*TASK BRIEF*.
Among the entries below, find every line that has "Redactie" and pull it out.

*GIVEN RECORDS*.
──────────

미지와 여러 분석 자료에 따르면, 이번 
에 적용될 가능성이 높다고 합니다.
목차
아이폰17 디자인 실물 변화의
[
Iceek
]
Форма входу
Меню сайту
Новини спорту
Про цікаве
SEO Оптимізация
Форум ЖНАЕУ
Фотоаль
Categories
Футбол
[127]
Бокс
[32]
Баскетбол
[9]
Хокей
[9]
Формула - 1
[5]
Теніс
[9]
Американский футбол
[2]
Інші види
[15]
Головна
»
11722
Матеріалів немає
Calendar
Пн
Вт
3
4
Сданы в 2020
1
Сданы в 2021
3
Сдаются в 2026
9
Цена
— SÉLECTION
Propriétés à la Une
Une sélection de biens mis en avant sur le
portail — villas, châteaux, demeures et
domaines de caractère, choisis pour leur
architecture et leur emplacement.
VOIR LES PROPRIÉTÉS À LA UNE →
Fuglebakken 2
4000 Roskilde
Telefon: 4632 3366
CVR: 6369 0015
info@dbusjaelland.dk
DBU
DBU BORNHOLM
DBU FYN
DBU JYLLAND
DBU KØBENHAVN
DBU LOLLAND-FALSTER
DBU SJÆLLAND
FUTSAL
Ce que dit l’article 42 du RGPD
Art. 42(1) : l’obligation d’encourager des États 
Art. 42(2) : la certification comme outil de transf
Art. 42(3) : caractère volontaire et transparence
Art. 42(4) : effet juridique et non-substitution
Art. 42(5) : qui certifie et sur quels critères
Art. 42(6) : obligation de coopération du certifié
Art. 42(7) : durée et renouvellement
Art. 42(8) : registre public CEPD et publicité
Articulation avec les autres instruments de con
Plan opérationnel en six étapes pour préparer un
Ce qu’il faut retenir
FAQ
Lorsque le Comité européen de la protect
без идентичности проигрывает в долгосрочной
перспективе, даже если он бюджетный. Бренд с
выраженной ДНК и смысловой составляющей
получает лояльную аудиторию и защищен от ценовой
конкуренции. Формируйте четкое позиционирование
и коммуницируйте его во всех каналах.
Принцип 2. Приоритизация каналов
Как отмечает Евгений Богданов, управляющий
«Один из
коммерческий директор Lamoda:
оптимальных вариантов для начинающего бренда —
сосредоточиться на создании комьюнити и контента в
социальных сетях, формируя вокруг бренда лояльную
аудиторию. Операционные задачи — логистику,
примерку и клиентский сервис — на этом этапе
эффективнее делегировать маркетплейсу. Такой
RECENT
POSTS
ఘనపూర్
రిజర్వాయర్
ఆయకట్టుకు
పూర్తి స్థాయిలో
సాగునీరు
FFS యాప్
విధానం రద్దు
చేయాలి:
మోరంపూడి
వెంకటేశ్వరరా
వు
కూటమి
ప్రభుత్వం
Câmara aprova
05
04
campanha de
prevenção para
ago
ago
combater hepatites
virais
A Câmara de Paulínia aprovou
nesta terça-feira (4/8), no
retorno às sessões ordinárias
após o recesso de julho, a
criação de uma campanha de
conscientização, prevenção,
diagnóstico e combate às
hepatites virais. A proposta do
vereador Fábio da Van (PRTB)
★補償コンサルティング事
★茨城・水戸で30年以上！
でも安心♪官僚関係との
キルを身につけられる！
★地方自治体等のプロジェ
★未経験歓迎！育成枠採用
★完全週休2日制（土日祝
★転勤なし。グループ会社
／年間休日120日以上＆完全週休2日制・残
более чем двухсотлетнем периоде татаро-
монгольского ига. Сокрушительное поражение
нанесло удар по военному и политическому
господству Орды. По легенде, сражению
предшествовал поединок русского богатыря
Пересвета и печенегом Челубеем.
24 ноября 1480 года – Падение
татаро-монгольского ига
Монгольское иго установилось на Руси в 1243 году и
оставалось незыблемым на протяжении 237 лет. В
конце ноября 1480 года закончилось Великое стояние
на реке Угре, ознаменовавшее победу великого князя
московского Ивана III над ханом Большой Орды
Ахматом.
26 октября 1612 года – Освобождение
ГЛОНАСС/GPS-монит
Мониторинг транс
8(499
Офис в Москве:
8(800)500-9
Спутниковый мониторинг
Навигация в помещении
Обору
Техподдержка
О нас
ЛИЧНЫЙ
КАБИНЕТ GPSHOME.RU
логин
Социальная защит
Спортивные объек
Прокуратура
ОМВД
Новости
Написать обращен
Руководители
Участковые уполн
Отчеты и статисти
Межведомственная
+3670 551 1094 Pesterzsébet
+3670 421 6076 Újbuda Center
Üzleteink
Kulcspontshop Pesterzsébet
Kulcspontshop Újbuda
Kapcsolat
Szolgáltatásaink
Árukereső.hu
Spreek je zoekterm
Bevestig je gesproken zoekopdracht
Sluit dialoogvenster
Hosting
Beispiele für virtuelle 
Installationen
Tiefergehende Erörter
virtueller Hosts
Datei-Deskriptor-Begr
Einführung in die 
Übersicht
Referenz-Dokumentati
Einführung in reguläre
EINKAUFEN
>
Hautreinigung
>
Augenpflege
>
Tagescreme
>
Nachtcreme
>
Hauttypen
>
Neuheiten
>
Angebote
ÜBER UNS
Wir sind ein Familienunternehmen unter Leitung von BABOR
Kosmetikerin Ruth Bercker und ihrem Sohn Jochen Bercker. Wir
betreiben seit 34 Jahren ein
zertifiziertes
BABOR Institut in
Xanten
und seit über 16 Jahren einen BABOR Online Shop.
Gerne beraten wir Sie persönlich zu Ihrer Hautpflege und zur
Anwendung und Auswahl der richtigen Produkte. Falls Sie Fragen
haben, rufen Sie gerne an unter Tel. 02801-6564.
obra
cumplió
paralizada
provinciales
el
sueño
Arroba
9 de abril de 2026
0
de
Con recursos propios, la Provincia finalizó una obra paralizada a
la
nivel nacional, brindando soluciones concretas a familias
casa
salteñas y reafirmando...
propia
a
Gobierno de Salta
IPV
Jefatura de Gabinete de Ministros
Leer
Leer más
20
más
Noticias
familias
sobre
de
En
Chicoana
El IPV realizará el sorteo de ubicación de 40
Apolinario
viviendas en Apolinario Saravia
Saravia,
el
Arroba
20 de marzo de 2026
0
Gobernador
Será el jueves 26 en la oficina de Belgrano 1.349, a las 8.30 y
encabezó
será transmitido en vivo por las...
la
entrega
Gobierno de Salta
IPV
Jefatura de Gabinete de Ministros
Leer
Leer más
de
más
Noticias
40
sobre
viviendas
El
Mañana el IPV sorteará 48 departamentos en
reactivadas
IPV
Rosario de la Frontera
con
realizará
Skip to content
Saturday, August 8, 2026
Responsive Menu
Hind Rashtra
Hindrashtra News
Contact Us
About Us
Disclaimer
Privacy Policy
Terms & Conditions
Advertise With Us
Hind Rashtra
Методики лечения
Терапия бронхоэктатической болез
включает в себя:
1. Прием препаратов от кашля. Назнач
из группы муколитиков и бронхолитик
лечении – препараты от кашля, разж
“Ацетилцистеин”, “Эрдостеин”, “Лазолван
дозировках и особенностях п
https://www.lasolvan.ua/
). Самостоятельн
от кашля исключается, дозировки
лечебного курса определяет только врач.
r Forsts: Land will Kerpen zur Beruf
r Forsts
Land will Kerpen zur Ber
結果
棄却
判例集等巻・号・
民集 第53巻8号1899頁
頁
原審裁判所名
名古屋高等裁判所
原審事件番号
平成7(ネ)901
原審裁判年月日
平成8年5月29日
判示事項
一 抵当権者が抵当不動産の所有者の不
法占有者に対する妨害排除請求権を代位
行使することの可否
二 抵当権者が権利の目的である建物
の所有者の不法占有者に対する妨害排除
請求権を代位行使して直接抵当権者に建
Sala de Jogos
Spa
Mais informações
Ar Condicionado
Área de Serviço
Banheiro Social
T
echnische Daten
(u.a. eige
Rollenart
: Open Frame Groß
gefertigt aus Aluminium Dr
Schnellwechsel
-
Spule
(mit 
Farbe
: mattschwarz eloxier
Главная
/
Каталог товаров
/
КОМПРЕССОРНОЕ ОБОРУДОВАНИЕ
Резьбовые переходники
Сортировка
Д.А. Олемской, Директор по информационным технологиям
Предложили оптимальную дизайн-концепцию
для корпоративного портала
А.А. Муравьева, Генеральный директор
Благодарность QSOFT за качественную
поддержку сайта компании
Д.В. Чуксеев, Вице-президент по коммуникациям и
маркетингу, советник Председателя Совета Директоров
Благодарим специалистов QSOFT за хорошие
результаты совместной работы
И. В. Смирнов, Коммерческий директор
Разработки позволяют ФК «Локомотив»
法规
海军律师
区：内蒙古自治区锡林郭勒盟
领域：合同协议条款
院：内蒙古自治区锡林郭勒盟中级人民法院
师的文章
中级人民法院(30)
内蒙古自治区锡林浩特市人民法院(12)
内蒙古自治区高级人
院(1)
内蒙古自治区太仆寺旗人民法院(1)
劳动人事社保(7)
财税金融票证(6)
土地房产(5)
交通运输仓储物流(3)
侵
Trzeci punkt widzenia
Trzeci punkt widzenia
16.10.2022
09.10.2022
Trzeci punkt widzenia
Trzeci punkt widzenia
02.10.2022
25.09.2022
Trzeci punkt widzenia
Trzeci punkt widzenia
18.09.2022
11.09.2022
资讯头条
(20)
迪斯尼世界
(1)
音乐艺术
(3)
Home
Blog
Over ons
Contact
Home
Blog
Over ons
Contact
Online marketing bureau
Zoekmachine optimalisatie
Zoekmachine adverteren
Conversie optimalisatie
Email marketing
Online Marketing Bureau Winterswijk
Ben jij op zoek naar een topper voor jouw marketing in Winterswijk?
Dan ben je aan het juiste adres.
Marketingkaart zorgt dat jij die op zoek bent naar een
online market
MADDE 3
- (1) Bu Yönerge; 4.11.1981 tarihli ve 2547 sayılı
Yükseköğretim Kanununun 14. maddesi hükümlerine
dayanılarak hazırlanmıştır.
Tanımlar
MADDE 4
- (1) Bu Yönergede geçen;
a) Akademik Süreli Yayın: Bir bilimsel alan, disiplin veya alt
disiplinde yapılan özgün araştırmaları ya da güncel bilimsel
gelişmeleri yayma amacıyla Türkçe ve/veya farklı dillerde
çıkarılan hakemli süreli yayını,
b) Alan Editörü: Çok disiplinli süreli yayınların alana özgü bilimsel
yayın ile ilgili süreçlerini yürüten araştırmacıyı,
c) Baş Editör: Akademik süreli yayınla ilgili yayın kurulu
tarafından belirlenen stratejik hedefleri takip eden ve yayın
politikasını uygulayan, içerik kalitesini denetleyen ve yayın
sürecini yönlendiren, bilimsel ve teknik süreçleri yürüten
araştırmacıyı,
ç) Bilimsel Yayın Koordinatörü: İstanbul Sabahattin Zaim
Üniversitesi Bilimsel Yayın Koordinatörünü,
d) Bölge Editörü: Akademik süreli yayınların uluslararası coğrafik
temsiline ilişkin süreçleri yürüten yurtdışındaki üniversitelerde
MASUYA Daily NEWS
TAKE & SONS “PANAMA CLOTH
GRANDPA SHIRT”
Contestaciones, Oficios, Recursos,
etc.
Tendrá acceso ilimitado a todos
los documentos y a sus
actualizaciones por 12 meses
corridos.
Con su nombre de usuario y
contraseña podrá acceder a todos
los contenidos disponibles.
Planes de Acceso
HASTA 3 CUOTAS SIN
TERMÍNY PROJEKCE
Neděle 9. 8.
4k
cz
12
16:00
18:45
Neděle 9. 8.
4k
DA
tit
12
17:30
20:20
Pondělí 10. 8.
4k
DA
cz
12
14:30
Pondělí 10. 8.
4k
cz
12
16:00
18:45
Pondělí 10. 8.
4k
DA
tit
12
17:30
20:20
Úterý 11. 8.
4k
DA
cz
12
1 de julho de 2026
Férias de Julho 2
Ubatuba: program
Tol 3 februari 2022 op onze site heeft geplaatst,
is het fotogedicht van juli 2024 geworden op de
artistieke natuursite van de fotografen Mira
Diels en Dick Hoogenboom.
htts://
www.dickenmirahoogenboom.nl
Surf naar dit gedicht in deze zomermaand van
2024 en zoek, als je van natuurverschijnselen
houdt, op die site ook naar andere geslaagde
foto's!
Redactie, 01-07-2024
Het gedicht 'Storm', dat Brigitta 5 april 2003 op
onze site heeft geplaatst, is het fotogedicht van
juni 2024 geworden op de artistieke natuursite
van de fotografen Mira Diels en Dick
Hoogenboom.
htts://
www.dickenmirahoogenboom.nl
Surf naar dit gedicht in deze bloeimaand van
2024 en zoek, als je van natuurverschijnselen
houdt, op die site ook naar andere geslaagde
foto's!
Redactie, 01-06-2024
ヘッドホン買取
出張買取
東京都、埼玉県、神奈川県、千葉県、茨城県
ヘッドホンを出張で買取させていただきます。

──────────

*OUTPUT FOR THIS EXERCISE*.
Redactie, 01-07-2024
Redactie, 01-06-2024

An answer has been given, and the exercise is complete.